This year, I set myself 22 little goals to pursue throughout the year. I call them the 22 in 22. They may all seem a bit random, but they were important to me at the time I made my New Year’s Resolution. Each Saturday, I take a few minutes to check my progress on a few of my goals.
#2 Do the heart work necessary for my marriage
I am so grateful for my indulgent husband. These are words that are relatively easy to type, but not so easy to articulate to the man they honor.
There are times of the year that are more difficult for everyone in their work, and this time of the year is, along with a spell in the month of February which is always a challenge, the one that is the most complicated for him. Papers to grade, chapters to complete, students with Senioritis who, year over year, become more insolent and disinterested.
Unfortunately, he’s going through all that at school, and then he comes home to one little boy screaming and the other one crying…as if on cue. As if they knew he was about to walk in the door, so one hits the other one, even though they had, up until that very minute, been playing well together.
I suddenly understand those 1950s housewives’ manuals, in which they urge the woman to tidy up before her husband gets home and to make sure the children are silent. Not that my husband expects this. But I suspect he would have appreciated a more peaceful arrival at home this week.
He definitely deserves better than what he has been getting lately, and while I have made some efforts to make the transition more smooth for him, it hasn’t been working–if anything, my efforts have backfired due to a lack of cooperation from my littlest partners. I need to work on this.
#1 Connect better with the scalawags, according to their Love Languages
I caught a briefest piece of a talk about children who act out, and it had to do with the child feeling “ungrounded”. I was intrigued because both of my boys act out sometimes, and it can happen at the most random, inopportune times (see above!)
It sounded all a little hippy-dippy to me, but I listened anyway. The lady said that in order to “ground” them, we needed to connect with them.

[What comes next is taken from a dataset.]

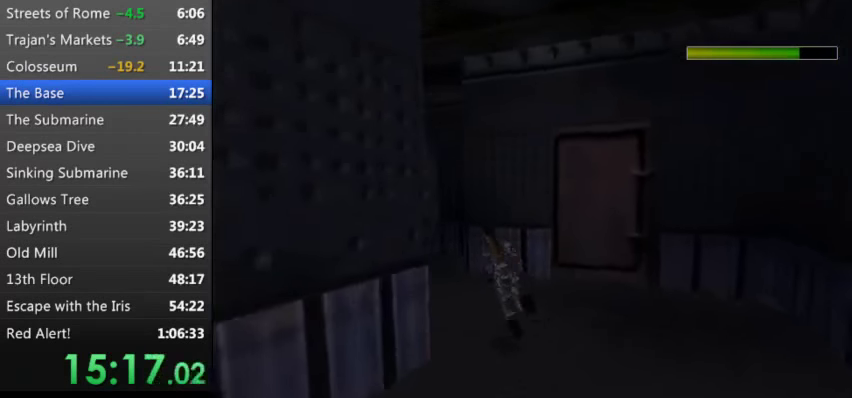
{"keys": ["left", "t", "up"], "events": [[200, "left", "up"], [467, "left", "down"]]}
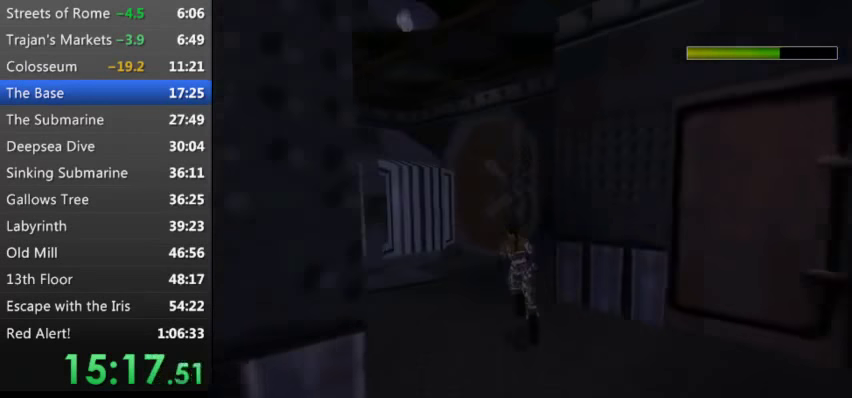
{"keys": ["t", "up"], "events": [[300, "left", "up"]]}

As if I didn’t know this already. But I needed the reminder. When I actually take the time–and make the concerted effort–to connect rather than scold, the problem goes away much, much faster.
This has brought me to a topic of self-reflection which has bothered me to the core about my natural tendency to avoid connection. Connecting with them sometimes feels like the most unnatural thing in the world, and that is my problem, not theirs. I go into “zombie” mode.
Getting out of “zombie mood” and actually connecting with them could head-off some of these outbursts and squabbles. If I could just become someone else, someone who knows how to connect, who enjoys connection…that would be incredibly helpful.
#22 Learn something fascinating about psychology every week
In a 2018 study in Chile, moments of parental interaction with a child were determined to be critical to the child’s emotional and intellectual development. I know this sounds kind of obvious, but this study was able to quantify it…more moments of shared attention, greater development.
One of the factors that was measured was how many times, over the course of an interaction, both mother and baby paid attention to the same thing. This is definitely quantifiable.
Another factor was called “maternal sensitivity”. And, yes it is exactly what it sounds like: how reactive the mother in the mother-baby pair was to the interests and needs of her child. Don’t ask me how you put a number on that. But they did.
I just know that this spoke to me on the subject of connecting with my boys. How little effort does it take to join my little ones and pay attention to the thing that has their attention? Not me trying to get their attention. Rather, me, joining them in what they are doing. And doing this intentionally, so as to create more measurable moments of loving interaction.
As terrifying as it seems, these boys will learn to love from me. And I am not always good at this. But oddly enough, knowing that “moments of love” can be quantified, it helps make it feel more doable to me.